# Calibre Help? Edited Azw Metadata, now mpb files not showing up?



## Varin (May 12, 2009)

So I was editing all the metadata in my Amazon books, but when i put the ebook files and the corresponding mpb files back on the kindle, none of my notes and highlights are showing up.

I asked the creator of Calibre about it and he informed me that I had make the mbp title match the ebook files, because in changing one, I've disassociated it from the other.

I can't figure out if I had to leave the string of numbers there or not, but no matter what I do, when I load the files back onto my kindle, the notes aren't there. The book has a New tag next to it.

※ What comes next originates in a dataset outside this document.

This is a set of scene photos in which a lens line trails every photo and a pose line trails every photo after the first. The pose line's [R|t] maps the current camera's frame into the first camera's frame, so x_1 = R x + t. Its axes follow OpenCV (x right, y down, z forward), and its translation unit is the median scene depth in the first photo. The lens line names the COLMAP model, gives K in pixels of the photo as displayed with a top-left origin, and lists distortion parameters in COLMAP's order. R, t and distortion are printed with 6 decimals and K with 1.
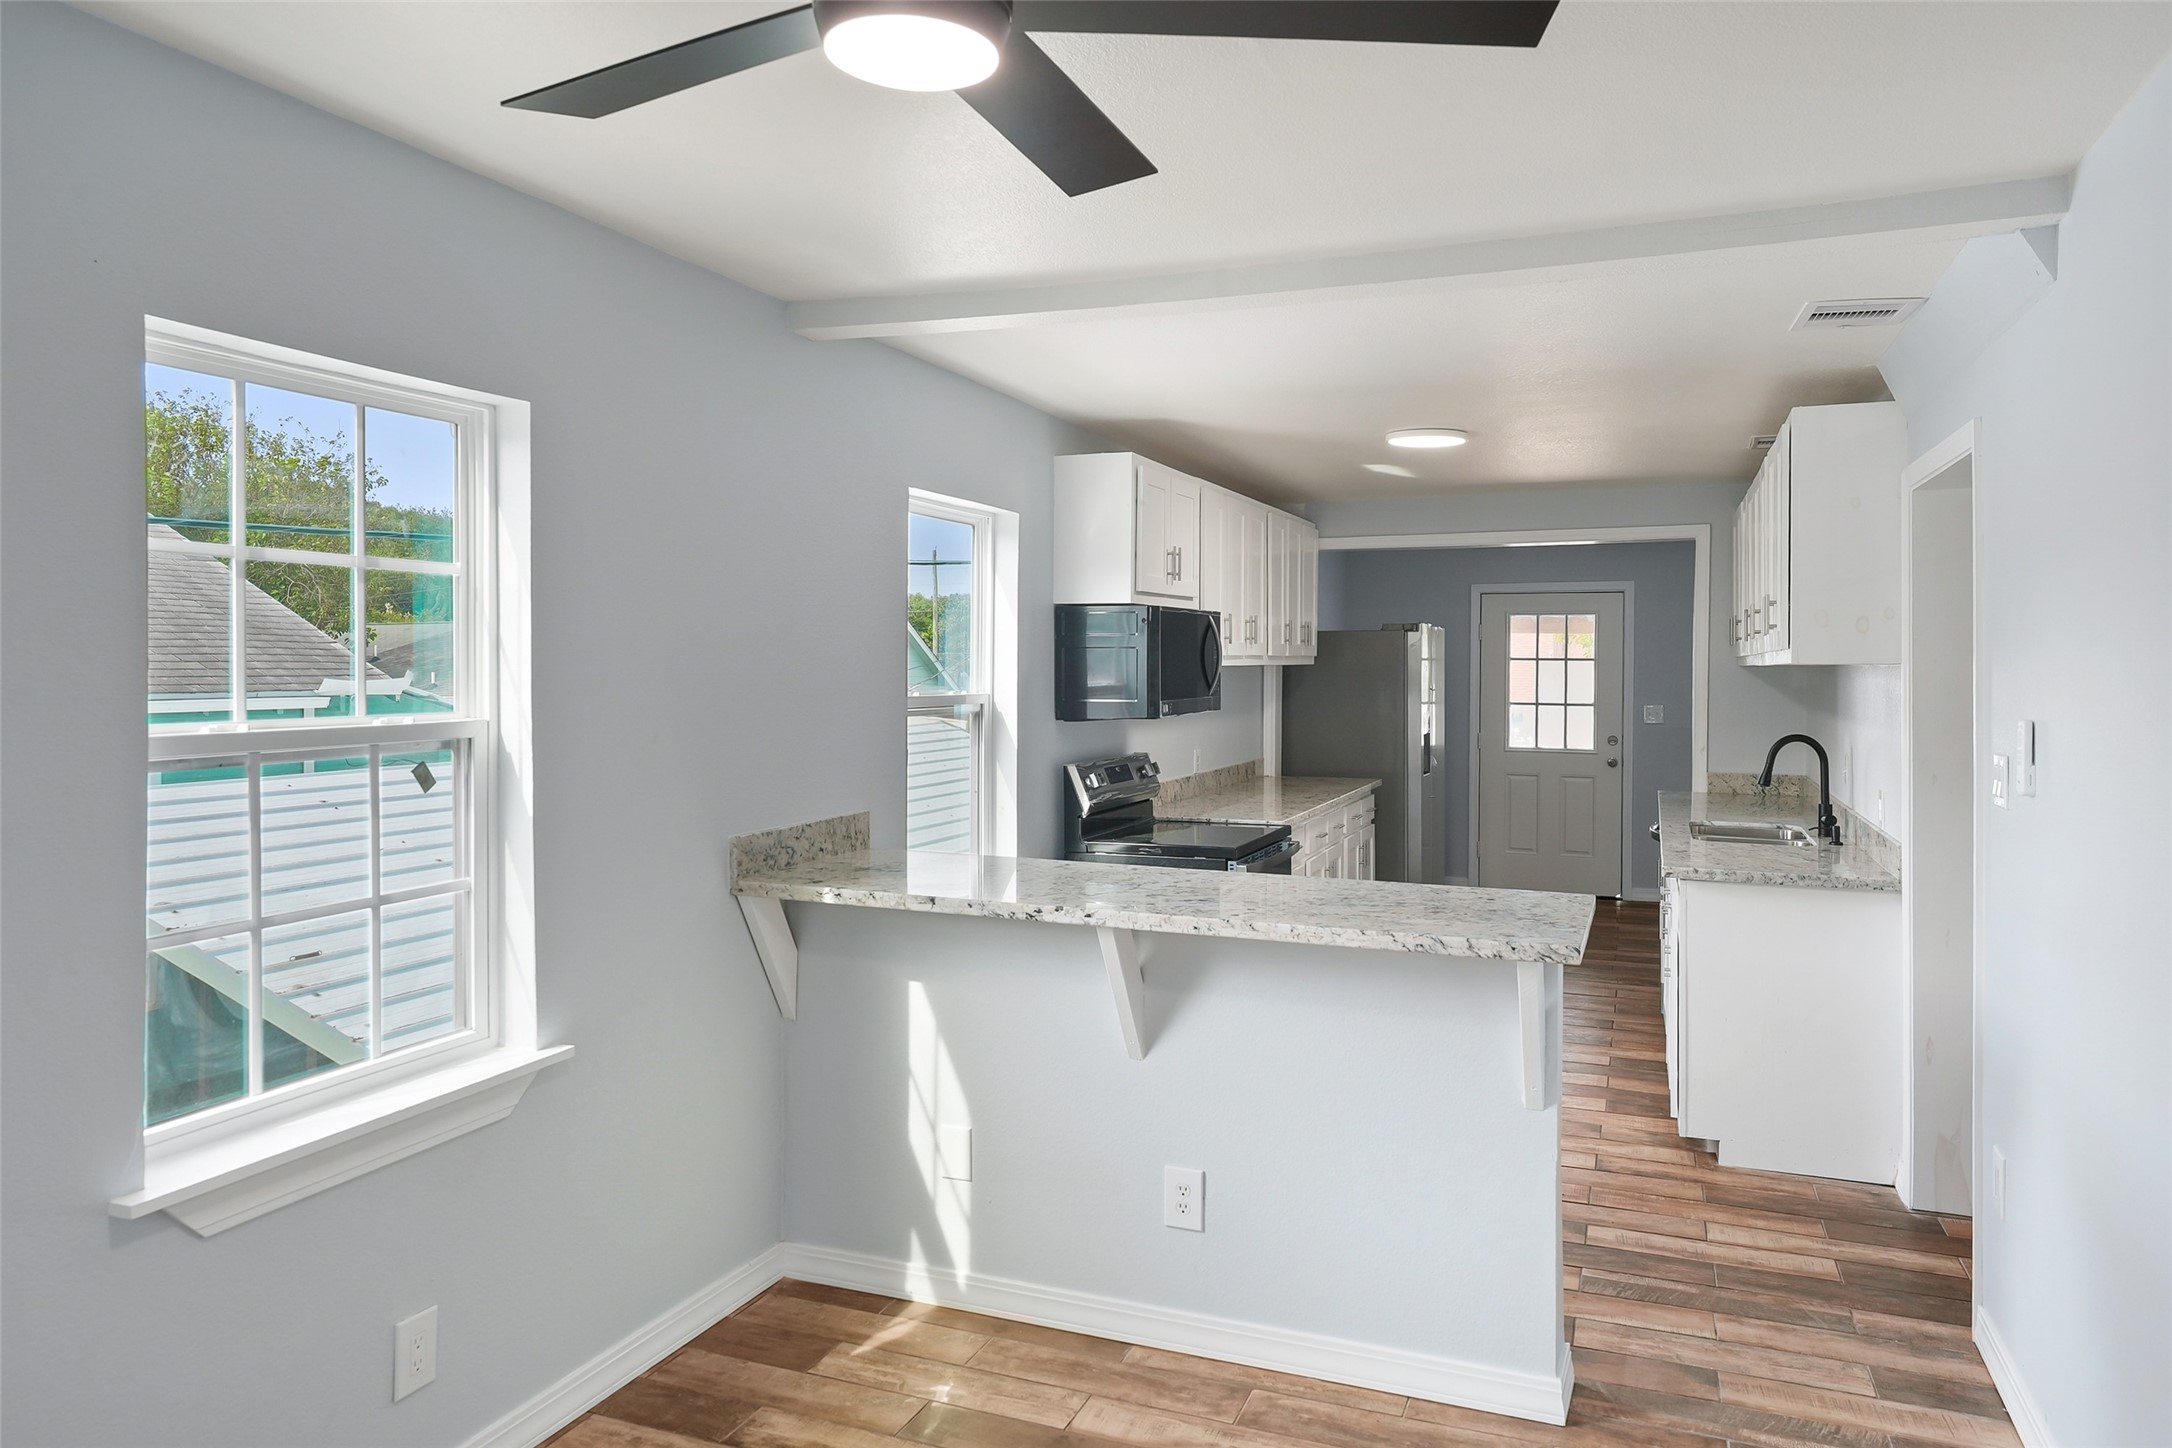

I know some people have edited their azw metadata, any ideas as to what I'm doing wrong?

Thanks in advance!


----------



## pidgeon92 (Oct 27, 2008)

I don't use notes and highlights, but I wonder if you can copy and paste the data from your original .mpb files into the new .mpb file that will be created when you open the book  for the first time on the Kindle.


----------



## Varin (May 12, 2009)

the mpb file isn't a text file right? I don't see how one could edit it...


----------



## pidgeon92 (Oct 27, 2008)

Actually, I think it is a text file. Certainly doesn't hurt to try.


----------



## Varin (May 12, 2009)

Got it fixed.

You remove the string of numbers from the title of the mpb file and make the updated title and author info exactly the same as the ebook file's.


----------



## luvmy4brats (Nov 9, 2008)

Glad I saw this. Luckily I don't have too many books that I keep notes in. I just edited about 280 books, I'd hate to have to go back and fix that many .mpb files


----------



## Mike D. aka jmiked (Oct 28, 2008)

There's a possibility that if you edit file names, it will defeat the device to device sync, as well as causing bookmarks and such to not be stored in your Archive (as the filenames wouldn't match the purchased item).

I have no  information one way or another, but the thought occurred to me.


Mike


----------



## Varin (May 12, 2009)

jmiked said:


> There's a possibility that if you edit file names, it will defeat the device to device sync, as well as causing bookmarks and such to not be stored in your Archive (as the filenames wouldn't match the purchased item).
> 
> I have no information one way or another, but the thought occurred to me.
> Mike


Device to device sync still works fine. The only thing I've figured out is that if you move the book to archive, it will loose any of the updated meta-data when you re-download it to the device.


----------